Of course, many people pursue a vegan lifestyle for humanitarian reasons, too. The Sheehys are inveterate animal lovers and plan to host adoption events in front of their bakery.
“We’ve been volunteering with our kids since they were young at the Richmond Animal League,” Shannon says. “We’ve probably fostered 250 puppies over the past seven or eight years – it’s something that is really dear to our hearts, and we hope we will be able to incorporate that into the business.”
There’s a ripple effect associated with these sustainably focused concepts. From raising money for animal sanctuaries to making a person’s stay in a hospital just a little bit kinder, the people cooking and serving these fulfilling meals want to fulfill the community, too.
Five years ago, Elya owner Sterling was diagnosed with cancer, and had to spend a week and a half in the hospital after undergoing major surgery. Without insurance, his bill would have been astronomical.

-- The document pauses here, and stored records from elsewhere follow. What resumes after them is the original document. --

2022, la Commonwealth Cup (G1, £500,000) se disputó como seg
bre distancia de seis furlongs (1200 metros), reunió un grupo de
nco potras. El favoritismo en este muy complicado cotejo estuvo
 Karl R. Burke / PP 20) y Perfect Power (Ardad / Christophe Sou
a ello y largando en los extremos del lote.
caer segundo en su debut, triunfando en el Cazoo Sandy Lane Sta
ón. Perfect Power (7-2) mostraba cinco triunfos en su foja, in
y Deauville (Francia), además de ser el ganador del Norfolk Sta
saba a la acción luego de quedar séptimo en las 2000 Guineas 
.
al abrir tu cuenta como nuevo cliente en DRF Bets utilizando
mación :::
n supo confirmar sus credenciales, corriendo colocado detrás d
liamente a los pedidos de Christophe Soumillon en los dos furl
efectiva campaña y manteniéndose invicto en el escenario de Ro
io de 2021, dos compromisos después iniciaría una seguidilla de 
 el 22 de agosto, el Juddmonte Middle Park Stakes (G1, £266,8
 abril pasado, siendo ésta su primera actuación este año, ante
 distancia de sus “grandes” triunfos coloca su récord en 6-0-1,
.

“I like to look at the line items for food and hospitality and the number was something ridiculous,” laughs Sterling. “My thought process is in hospitals, people are sometimes getting the best news of their lives but most people are getting life-changing, terrible news. So why does the food have to be so bad?”
Part of Sterling’s 2021 business plan for Elya is to set up fridges with pre-made meals at area office complexes, schools and hospitals so people can have access to nutritious, delicious meals no matter their circumstances.
The ElyaFridge allows customers to choose their meals – it offers items like overnight oats, mushroom burgers and sustainably sourced Autumn Olive Farms pork shoulder bowls – from a screen, swipe their cards and grab the item from the fridge.
“Wellness isn’t just about nutrition – it’s about making people feel good,” says Sterling.
The Beet Box is open at 2611 W. Cary St. Mondays-Saturdays 9 a.m.-4 p.m. and Sundays 9 a.m.-3 p.m.; Elya is open at 7 E. Third St. Mondays-Fridays 10 a.m.-5 p.m.; and Organic Krush is open at 3406 Pump Road Unit 4 Mondays-Fridays 10 a.m.-8 p.m. and Saturdays-Sundays 9 a.m.-5 p.m. Minglewood plans to be open daily, 8 a.m.-6 p.m.